- WORK REQUEST
For the entries that appear below, write out the exact text and omit the pictures.

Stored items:

--- START ---

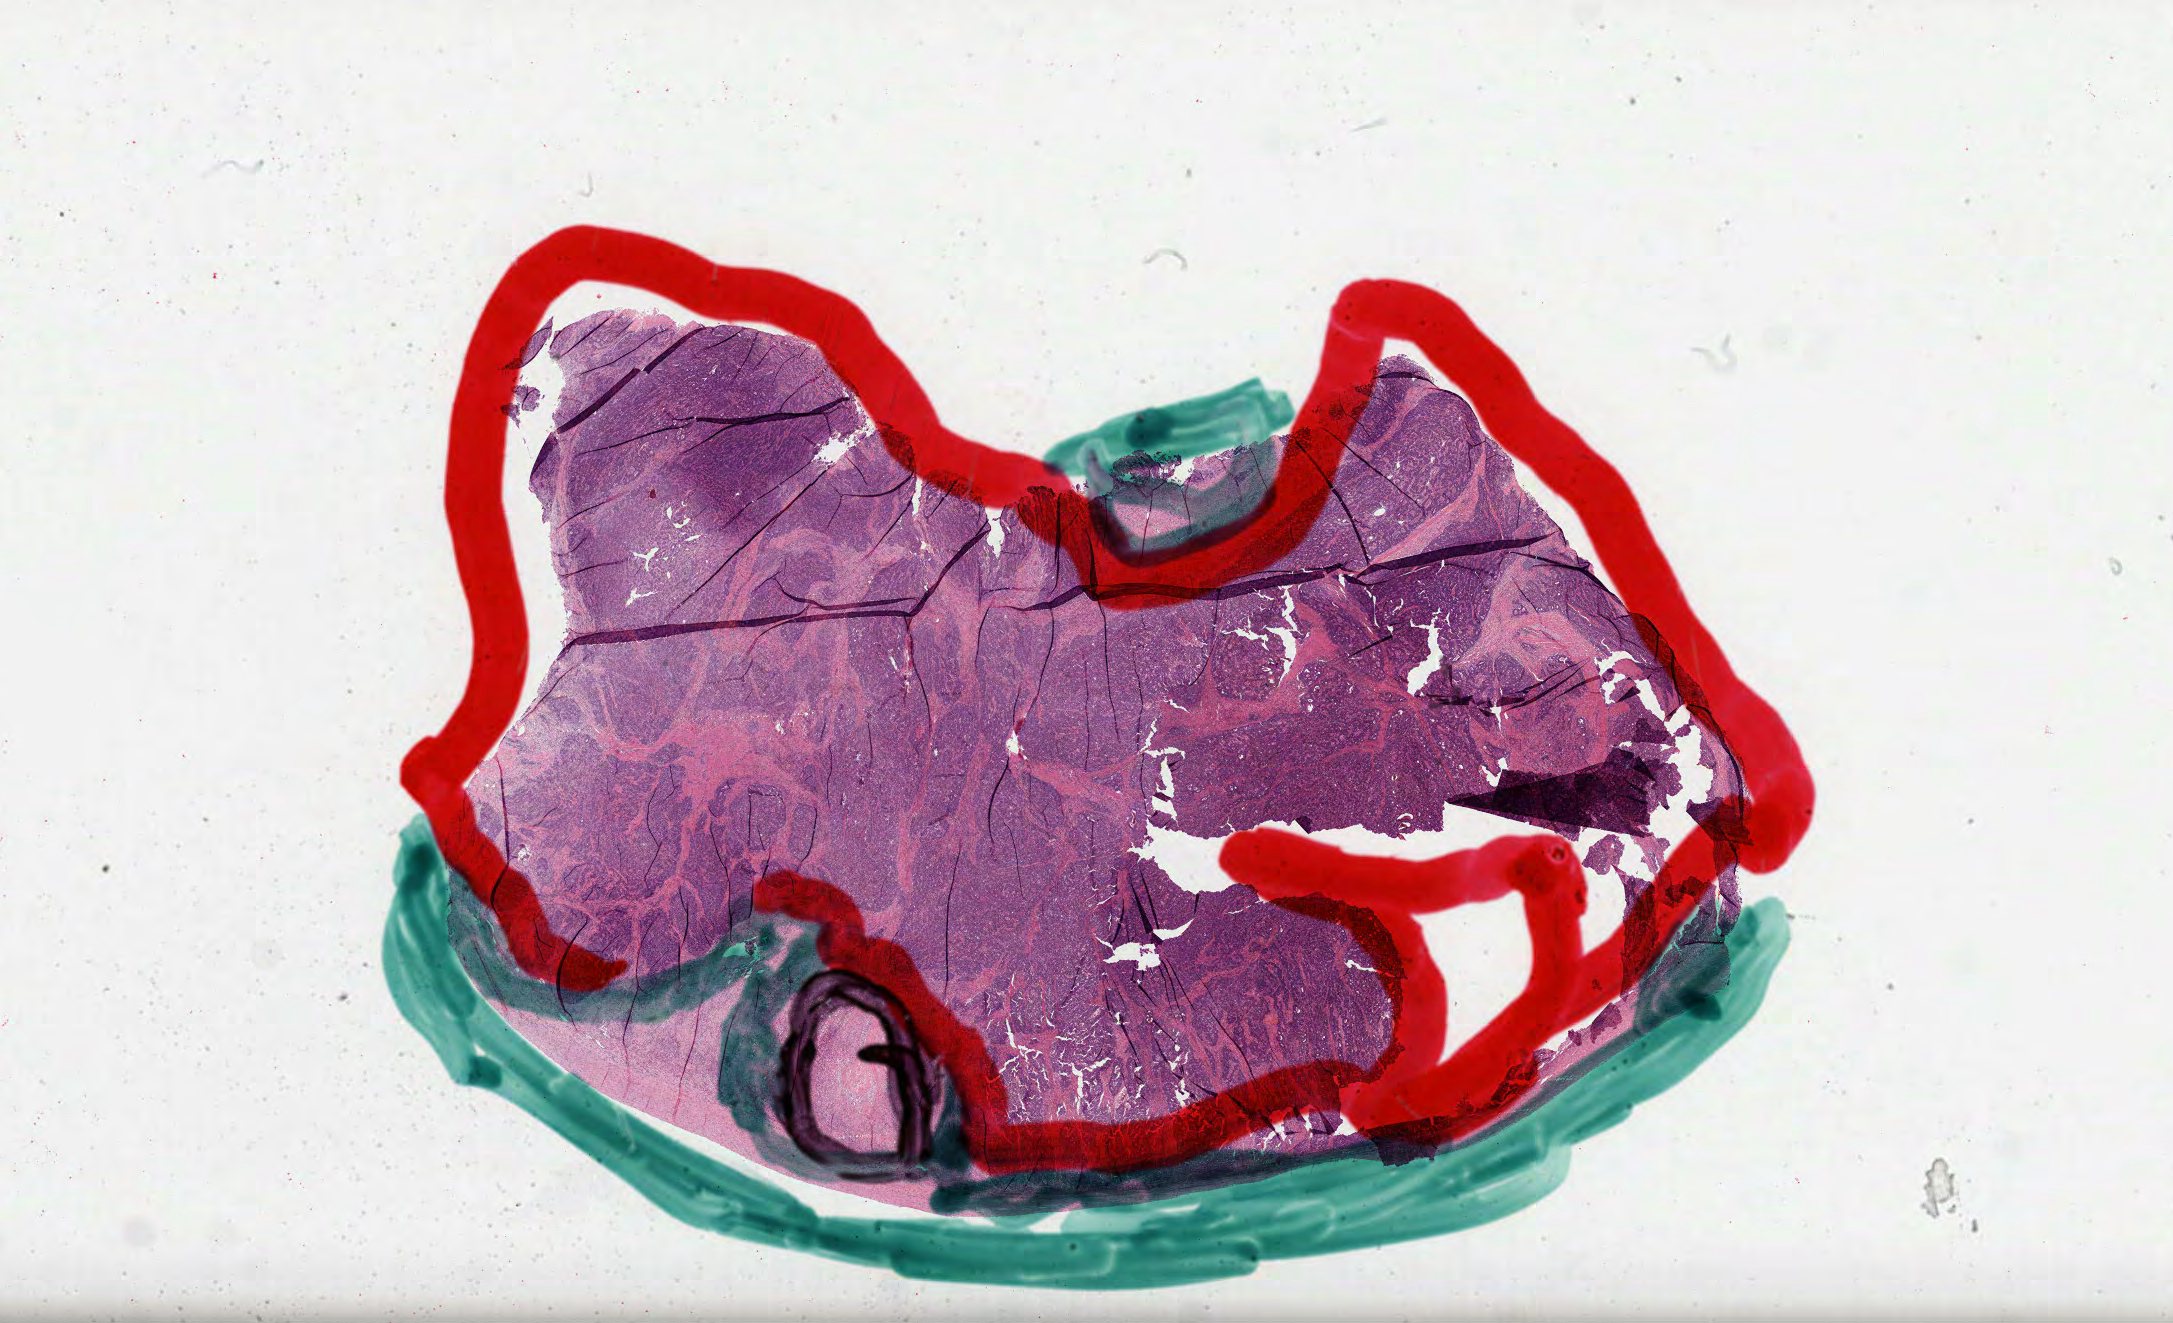
Hematoxylin and eosin (H&E) stained whole-slide image, low-resolution overview of the scanned area, about 35.1 x 21.3 mm; formalin-fixed paraffin-embedded (FFPE) diagnostic section; sample: primary tumour, stomach. Male, age 75 years at initial diagnosis. Histologic grade: G3 (poorly differentiated).
* AJCC pathologic stage: IIA (7th edition)
* lymph nodes positive (case pathology): 0 of 15 examined
* diagnosis: Adenocarcinoma, NOS (body of stomach)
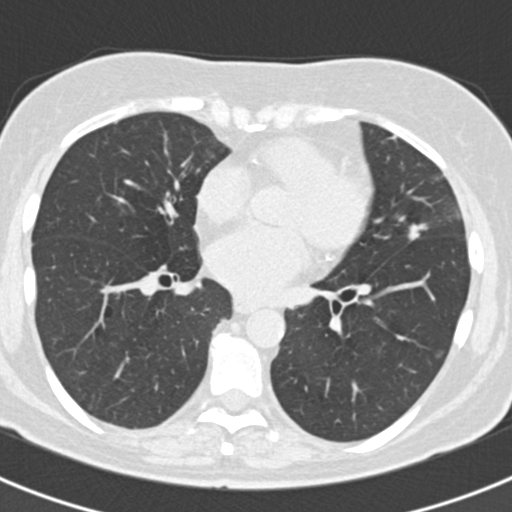
Low-dose screening chest CT, axial slice, baseline screening round, lung window (W 1500 / L -600 HU), 2 mm slice thickness, standard (soft-tissue) reconstruction kernel (B30f), 512 × 512 image matrix. Female, age 60 years at enrolment. Current smoker at enrolment.
Expert reader's lesion annotation, bounding box <398,215,435,249> (left, top, right, bottom; pixels). The screening reader recorded 3 non-calcified nodules or masses ≥4 mm on this exam (lingula, left lower lobe, lingula); which of them this box marks is not recorded. Official screen result: positive, change unspecified: nodule(s) >= 4 mm or enlarging nodule(s), mass(es), or other non-specific abnormalities suspicious for lung cancer. Participant outcome: lung cancer diagnosed 886 days after this screen — non-small cell carcinoma, left upper lobe, poorly differentiated (G3), stage IB (AJCC 6th edition), 7 mm at pathology.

--- END ---

- RESULT BELOW
Hematoxylin and eosin (H&E) stained whole-slide image, low-resolution overview of the scanned area, about 35.1 x 21.3 mm; formalin-fixed paraffin-embedded (FFPE) diagnostic section; sample: primary tumour, stomach. Male, age 75 years at initial diagnosis. Histologic grade: G3 (poorly differentiated).
* AJCC pathologic stage: IIA (7th edition)
* lymph nodes positive (case pathology): 0 of 15 examined
* diagnosis: Adenocarcinoma, NOS (body of stomach)
Low-dose screening chest CT, axial slice, baseline screening round, lung window (W 1500 / L -600 HU), 2 mm slice thickness, standard (soft-tissue) reconstruction kernel (B30f), 512 × 512 image matrix. Female, age 60 years at enrolment. Current smoker at enrolment.
Expert reader's lesion annotation, bounding box <398,215,435,249> (left, top, right, bottom; pixels). The screening reader recorded 3 non-calcified nodules or masses ≥4 mm on this exam (lingula, left lower lobe, lingula); which of them this box marks is not recorded. Official screen result: positive, change unspecified: nodule(s) >= 4 mm or enlarging nodule(s), mass(es), or other non-specific abnormalities suspicious for lung cancer. Participant outcome: lung cancer diagnosed 886 days after this screen — non-small cell carcinoma, left upper lobe, poorly differentiated (G3), stage IB (AJCC 6th edition), 7 mm at pathology.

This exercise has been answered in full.